Ya hanya bisa mengenangmu.
Bahkan foto sebagai bukti kita dekat saja tidak ada padaku sekarang.
Segala kejadian duapuluhan tahun lalu yang sudah kita lewati bersama bergelayutan di benakku. Masih melekat di kepalaku saat kita sama-sama berjuang di kampus dulu, adalah saat-saat yang mendekatkan kita. 
Gayamu yg selalu tenang meski aku tahu kita sama-sama kuatir tentang tugas kita. Gaya bicara santunmu dengan senyum yang selalu mengantung di bibirmu. Nyaris tak pernah aku dengar kau melantunkan nada tinggi dalam keadaan marah sekalipun. 
Ya... terus terang hanya hal-hal baik yang bisa aku ingat tentangmu. Itu sebabnya banyak orang menyayangimu dan menganggapmu sahabat termasuk aku. Banyak hal yang aku bisa pelajari darimu terutama tentang sikap penerimaanmu terhadapku sebagai temanmu meskipun kita "berbeda." Termasuk saat kita sama-sama dewasa  dan terpisah jarak dan waktu, komunikasi yang tidak intens tidak pernah jadi salah satu topik untuk kau keluhkan dalam komunikasi jarang-jarang kita. Engkau selalu menyambut antusias teleponku ketika tahu aku sudah di tanah air dan dengan sangat antusias berusaha bertemu. Tak pernah ada komplen ketika aku sangat sibuk bahkan kata-kata "lupa teman" tidak pernah kau lontarkan. Ya itu karena kau percaya padaku & sangat mengerti isi kepalaku. Dan memang kita dijodohkan untuk saling ketemu setiap aku mudik meskipun hanya sekedar melepas tawa lepas lagi seperti ketika kita belia. Agustus tahun lalu aku dengan formasi lengkap (Sila, Sekar, & Elang) bertemu denganmu. Kita menghabiskan siang sampai menjelang magrib bersama. Makan gudeg dekat kantormu, lalu bernostalgia di rumah orang tuamu di perumdos ITS, sempat mobilku mogok di tengah jalan dan kita panik bersama-sama lalu tertawa ngakak bersama, bertemu suamimu, dan kita batal jalan lagi karena terlalu asyik ngobrol. Aaahhh..... Ternyata itu pertemuan terakhir kita.
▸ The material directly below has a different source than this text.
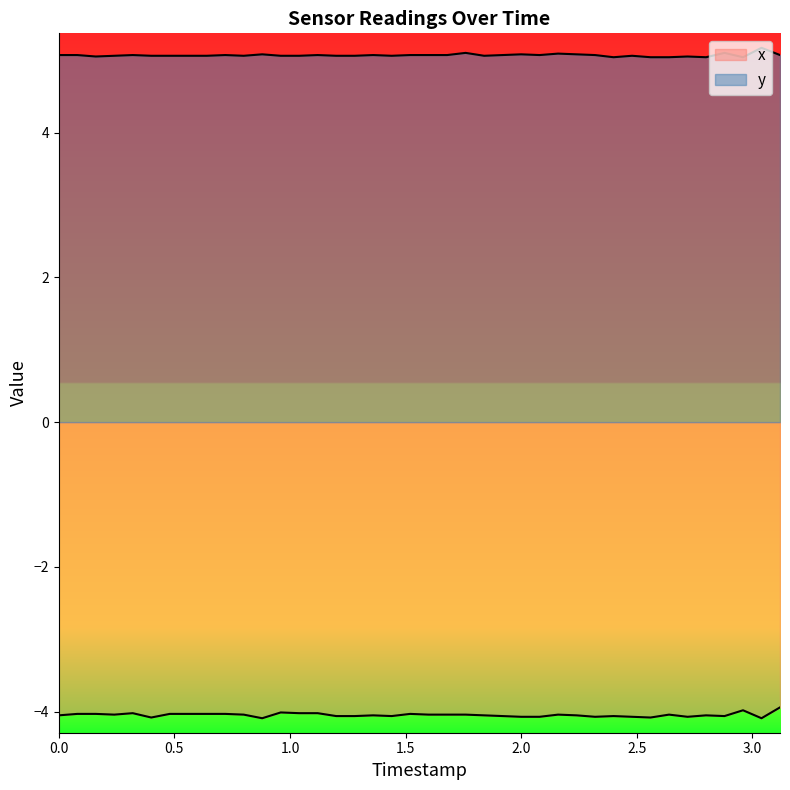

Does the chart display data point markers on the line(s)?

No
Kemarin aku terheyak ketika melihat adik iparmu memberikan penghormatan terakhirnya di Facebook. Dengan memberanikan diri aku bertanya kepadanya, ternyata memang benar kau dipanggil Tuhan cepat karena demam berdarah..
Seharian kemarin aku hanya bisa mengingatmu dan menangis tertahan tanpa berani membahasnya lebih jauh dengan suamiku yang juga teman baikmu. Bahkan menulis status di sosial media saja aku tidak kuasa.
Mbak Vida hanya doaku untukmu mbak... Semoga engkau tenang dan bertemu dengan Sang Khalik. Aku tahu engkau akan seperti biasanya maklum ketika aku tidak di sana untuk memberi penghormatan terakhir buatmu. Kenangan indah tentang persahabatan kita yang tanpa syarat akan aku jaga dan aku ajarkan ke anak-anakku.